The role of Big Data in creating Industry 4.0

Industry 4.0

In the last 20 years the stakeholders of industry were able to reduce the amount of waste and enhance the quality of the products and the yield. This could happen due to they implemented lean and six sigma methods within the processes.  Processes of today's companies work so well, that decision-makers may even think that they could barely be improved more. However recently some stated that we are now just on the threshold of the fourth industrial revolution. The latest technologies of IT will have a big impact on industry and they will completely change it and also that how we think about industry. The change will be so huge that they call the mix of these new technologies Industry 4.0.

Industrial revolutions

Why 4.0? Industry 4.0 is the consequence of the fourth industrial revolution, which is actually happening at the moment. In the course of history mankind lived through three revolutions in industry. One may ask what was about the other three?

The essence of all revolutions is to implement a whole new technology in industry which basically makes processes faster and safer, products better and increases yield. During the first one in the 18th century the big change was the invention of mechanical production facilities which were driven by water and steam. The next big stage came in the late 1800s, when they applied electrical energy and new labor-concepts and the first production lines had just appeared on the scene. The third one was not so long ago: about forty years ago everything was about automation after the first PLC was invented. And now comes the fourth with IoT and Big Data…


Why Big Data? 

According to McKinsey, there is more data created in modern manufacturing than in any other industry. Most of the data are not only unused, but they are not even collected. In some cases even if they are collected, there is no capacity to process them.

As it can be seen in other fields like IT or business, data and data-driven decision making is increasingly gaining around. Because at those companies they realized that investing in data science can highly improve the operation and production of them. As the MIT professor, Erik Brynjolfsson said in New York Times back in 2011, "companies adopting data-driven decision making achieved productivity gains that were 5 percent to 6 percent higher than other factors could explain." In the last few years the only problem was that amount of data around us started to grow very rapidly. The old-fashioned data management software solutions were not be able to process that big amount of data anymore which we started to collect that time. It is a fact that today we collect twice amount of data as we had been collecting from the beginning of the history till 2003. And it doubles in every 40 months.

• PROVIDED RECORDS
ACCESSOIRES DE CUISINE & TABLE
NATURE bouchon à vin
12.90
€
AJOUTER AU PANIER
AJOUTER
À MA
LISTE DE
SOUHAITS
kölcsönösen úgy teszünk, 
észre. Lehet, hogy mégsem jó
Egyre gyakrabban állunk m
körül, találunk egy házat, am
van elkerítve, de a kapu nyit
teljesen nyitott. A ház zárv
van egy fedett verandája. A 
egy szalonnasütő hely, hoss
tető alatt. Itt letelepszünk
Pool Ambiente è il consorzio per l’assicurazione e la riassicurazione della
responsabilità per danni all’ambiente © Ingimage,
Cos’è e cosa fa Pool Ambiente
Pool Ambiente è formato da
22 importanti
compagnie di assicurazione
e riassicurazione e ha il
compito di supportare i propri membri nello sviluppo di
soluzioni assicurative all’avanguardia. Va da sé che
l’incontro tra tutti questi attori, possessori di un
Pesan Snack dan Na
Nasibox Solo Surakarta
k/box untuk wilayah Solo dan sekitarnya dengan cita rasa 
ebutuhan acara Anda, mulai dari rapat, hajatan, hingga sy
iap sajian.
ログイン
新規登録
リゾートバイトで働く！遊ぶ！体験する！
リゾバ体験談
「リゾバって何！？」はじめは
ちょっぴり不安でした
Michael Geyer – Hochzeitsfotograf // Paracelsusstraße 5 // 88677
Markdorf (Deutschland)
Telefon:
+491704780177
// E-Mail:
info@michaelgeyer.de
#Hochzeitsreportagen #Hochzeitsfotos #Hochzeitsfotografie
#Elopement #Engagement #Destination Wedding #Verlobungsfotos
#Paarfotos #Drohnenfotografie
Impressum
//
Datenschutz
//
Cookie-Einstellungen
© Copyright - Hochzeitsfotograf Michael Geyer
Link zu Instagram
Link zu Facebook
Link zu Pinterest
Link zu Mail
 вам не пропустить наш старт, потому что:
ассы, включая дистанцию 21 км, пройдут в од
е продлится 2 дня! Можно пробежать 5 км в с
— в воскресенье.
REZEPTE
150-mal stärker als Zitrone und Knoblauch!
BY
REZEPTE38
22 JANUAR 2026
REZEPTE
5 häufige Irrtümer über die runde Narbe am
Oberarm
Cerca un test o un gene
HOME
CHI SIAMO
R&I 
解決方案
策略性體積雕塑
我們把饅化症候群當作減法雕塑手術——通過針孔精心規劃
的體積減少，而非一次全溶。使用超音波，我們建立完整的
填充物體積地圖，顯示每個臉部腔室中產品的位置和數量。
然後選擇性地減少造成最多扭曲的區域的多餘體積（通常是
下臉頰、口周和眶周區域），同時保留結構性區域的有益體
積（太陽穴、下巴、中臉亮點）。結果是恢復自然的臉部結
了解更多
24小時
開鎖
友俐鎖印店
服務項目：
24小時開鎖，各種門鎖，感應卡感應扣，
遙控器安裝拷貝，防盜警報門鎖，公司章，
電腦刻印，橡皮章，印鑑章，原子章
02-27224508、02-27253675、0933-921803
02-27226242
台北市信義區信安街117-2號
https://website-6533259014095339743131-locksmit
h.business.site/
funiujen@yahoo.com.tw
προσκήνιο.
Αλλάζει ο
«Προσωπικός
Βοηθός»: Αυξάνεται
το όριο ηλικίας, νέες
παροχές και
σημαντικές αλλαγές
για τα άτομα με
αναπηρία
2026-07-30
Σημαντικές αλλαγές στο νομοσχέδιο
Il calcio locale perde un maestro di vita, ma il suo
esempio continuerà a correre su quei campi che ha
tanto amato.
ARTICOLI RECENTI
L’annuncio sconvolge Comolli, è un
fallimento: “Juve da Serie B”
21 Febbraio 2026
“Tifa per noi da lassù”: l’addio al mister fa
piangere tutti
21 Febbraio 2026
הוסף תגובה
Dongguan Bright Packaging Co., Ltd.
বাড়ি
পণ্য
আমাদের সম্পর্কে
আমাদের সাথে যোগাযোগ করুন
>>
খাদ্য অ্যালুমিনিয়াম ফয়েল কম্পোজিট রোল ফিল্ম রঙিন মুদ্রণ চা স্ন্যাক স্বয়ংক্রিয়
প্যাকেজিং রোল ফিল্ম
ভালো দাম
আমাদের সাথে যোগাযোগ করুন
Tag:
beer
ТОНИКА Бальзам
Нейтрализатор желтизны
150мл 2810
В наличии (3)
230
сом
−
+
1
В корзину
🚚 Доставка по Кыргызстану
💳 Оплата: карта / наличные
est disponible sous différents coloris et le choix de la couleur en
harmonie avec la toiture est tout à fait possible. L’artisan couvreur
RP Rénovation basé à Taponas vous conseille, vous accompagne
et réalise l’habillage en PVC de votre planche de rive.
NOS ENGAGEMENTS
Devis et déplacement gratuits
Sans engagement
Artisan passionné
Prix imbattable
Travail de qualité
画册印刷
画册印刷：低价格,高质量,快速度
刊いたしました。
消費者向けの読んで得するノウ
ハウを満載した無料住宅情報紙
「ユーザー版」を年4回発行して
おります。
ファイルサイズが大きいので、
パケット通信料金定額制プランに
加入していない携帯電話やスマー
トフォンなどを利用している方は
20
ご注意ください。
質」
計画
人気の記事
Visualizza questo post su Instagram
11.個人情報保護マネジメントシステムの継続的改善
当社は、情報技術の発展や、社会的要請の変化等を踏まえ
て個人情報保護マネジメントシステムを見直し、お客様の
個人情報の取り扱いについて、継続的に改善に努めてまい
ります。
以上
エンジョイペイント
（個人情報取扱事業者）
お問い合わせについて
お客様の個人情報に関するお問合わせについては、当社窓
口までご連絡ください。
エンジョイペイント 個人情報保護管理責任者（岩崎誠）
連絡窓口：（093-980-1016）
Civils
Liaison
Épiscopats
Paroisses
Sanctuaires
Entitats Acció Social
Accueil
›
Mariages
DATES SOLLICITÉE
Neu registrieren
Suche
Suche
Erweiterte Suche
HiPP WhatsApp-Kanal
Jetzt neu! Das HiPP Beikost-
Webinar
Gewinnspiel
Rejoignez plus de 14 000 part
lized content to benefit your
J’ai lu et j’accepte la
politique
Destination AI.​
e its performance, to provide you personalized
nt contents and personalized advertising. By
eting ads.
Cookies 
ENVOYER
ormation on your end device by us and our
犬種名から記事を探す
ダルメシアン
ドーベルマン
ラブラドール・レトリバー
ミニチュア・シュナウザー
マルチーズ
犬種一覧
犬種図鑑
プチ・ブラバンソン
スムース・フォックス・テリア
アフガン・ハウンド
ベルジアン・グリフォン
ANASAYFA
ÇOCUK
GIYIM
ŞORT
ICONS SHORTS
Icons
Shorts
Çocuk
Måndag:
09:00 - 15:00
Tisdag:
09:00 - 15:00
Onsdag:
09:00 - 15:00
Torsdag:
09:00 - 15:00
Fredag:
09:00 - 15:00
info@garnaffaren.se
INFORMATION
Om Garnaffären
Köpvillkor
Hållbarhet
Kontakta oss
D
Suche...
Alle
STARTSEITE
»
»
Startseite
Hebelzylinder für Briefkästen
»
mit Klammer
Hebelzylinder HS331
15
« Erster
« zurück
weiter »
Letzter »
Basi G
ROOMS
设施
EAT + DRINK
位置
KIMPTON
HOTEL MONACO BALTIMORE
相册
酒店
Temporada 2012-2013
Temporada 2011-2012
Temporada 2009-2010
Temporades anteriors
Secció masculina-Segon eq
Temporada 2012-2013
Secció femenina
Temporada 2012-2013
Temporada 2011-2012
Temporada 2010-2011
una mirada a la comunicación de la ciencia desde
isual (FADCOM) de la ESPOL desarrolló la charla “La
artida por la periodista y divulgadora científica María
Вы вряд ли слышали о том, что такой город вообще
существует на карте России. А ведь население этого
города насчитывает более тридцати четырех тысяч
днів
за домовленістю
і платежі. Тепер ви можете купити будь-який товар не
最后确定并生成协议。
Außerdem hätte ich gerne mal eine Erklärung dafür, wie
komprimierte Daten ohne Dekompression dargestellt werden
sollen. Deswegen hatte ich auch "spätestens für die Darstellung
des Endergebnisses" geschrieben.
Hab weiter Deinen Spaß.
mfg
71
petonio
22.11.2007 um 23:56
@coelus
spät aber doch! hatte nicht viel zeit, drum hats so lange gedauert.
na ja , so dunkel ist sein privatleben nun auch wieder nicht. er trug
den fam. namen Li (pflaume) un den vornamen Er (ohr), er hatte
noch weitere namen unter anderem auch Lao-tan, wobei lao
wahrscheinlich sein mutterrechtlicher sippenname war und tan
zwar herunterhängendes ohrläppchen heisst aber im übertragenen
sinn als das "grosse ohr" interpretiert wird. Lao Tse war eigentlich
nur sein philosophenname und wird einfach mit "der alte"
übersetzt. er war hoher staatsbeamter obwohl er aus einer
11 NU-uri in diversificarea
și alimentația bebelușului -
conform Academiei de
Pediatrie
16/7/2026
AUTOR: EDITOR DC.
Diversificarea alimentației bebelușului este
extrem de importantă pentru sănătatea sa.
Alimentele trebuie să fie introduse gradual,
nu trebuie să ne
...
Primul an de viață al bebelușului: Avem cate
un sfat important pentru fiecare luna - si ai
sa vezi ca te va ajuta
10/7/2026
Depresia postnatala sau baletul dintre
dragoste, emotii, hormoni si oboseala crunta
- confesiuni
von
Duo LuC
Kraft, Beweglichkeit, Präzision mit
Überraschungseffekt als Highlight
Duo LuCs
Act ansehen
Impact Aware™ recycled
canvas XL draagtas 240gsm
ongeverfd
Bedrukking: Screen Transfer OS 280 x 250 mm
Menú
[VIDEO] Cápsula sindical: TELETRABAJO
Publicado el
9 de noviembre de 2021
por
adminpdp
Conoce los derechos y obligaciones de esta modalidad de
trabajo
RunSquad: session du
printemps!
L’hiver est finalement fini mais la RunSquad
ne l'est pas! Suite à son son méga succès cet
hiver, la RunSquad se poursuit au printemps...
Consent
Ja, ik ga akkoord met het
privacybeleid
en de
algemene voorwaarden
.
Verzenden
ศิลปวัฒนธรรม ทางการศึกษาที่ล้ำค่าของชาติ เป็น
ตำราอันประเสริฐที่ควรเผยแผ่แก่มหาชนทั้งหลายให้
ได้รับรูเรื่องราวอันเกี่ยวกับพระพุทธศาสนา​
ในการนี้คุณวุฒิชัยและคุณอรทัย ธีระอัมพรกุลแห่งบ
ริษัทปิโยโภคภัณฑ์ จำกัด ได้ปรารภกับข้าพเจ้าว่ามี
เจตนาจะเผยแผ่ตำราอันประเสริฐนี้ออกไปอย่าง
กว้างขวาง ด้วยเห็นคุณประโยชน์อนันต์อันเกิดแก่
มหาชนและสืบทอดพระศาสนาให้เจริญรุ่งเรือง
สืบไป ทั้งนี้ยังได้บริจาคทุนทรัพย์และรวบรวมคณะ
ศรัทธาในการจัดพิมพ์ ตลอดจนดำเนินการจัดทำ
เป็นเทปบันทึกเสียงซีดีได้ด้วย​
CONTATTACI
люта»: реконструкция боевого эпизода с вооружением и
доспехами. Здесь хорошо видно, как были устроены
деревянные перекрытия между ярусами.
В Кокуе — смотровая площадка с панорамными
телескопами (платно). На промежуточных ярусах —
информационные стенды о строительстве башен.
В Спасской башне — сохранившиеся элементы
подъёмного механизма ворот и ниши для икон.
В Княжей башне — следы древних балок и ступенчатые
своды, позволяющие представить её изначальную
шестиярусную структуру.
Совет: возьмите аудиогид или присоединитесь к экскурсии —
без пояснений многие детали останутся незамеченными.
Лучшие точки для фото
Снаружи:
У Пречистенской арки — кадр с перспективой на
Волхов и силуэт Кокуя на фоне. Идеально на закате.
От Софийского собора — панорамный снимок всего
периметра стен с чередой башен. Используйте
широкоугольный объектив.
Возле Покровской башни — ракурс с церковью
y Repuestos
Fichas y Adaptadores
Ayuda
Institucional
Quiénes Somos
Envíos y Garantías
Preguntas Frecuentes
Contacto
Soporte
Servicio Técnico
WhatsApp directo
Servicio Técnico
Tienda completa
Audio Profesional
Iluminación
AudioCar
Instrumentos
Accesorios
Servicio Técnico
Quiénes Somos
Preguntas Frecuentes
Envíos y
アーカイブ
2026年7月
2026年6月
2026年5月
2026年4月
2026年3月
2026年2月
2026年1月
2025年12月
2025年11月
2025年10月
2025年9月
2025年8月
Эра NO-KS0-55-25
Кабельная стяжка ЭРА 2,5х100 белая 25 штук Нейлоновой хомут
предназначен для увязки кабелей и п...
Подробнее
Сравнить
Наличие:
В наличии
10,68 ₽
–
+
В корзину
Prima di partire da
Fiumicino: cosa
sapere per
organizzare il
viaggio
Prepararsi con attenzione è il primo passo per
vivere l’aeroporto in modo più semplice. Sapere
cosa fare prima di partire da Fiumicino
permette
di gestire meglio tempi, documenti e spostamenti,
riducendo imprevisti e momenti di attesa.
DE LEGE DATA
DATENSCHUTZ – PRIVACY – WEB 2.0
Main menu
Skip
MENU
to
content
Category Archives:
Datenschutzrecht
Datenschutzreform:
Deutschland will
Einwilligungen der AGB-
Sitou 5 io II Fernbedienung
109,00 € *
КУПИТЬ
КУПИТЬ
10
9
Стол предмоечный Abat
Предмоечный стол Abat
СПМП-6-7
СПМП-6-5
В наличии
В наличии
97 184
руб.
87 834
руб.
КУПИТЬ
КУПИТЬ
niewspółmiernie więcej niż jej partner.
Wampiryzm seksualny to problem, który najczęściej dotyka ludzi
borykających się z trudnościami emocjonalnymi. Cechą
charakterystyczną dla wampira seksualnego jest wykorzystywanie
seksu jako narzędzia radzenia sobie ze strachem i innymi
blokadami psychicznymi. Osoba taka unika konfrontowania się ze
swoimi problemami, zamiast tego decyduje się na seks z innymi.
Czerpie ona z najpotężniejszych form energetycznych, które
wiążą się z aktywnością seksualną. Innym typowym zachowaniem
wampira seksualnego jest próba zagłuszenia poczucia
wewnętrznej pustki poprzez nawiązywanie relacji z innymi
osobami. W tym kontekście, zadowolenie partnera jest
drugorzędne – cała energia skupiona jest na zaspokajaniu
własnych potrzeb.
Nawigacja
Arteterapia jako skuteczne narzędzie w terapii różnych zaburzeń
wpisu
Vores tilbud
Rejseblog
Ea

• QUESTIONS
• 1. Quote the passage of the Industry 4.0 article that opens with the words containing "As it can be" and closes with "every 40 months.".
• 2. In the Industry 4.0 article, what powered the mechanical production facilities of the first industrial revolution?
The data here have no connection to the Industry 4.0 article.

• OUTPUTS IN ORDER
• 1.
As it can be seen in other fields like IT or business, data and data-driven decision making is increasingly gaining around. Because at those companies they realized that investing in data science can highly improve the operation and production of them. As the MIT professor, Erik Brynjolfsson said in New York Times back in 2011, "companies adopting data-driven decision making achieved productivity gains that were 5 percent to 6 percent higher than other factors could explain." In the last few years the only problem was that amount of data around us started to grow very rapidly. The old-fashioned data management software solutions were not be able to process that big amount of data anymore which we started to collect that time. It is a fact that today we collect twice amount of data as we had been collecting from the beginning of the history till 2003. And it doubles in every 40 months.

• 2. Water and steam.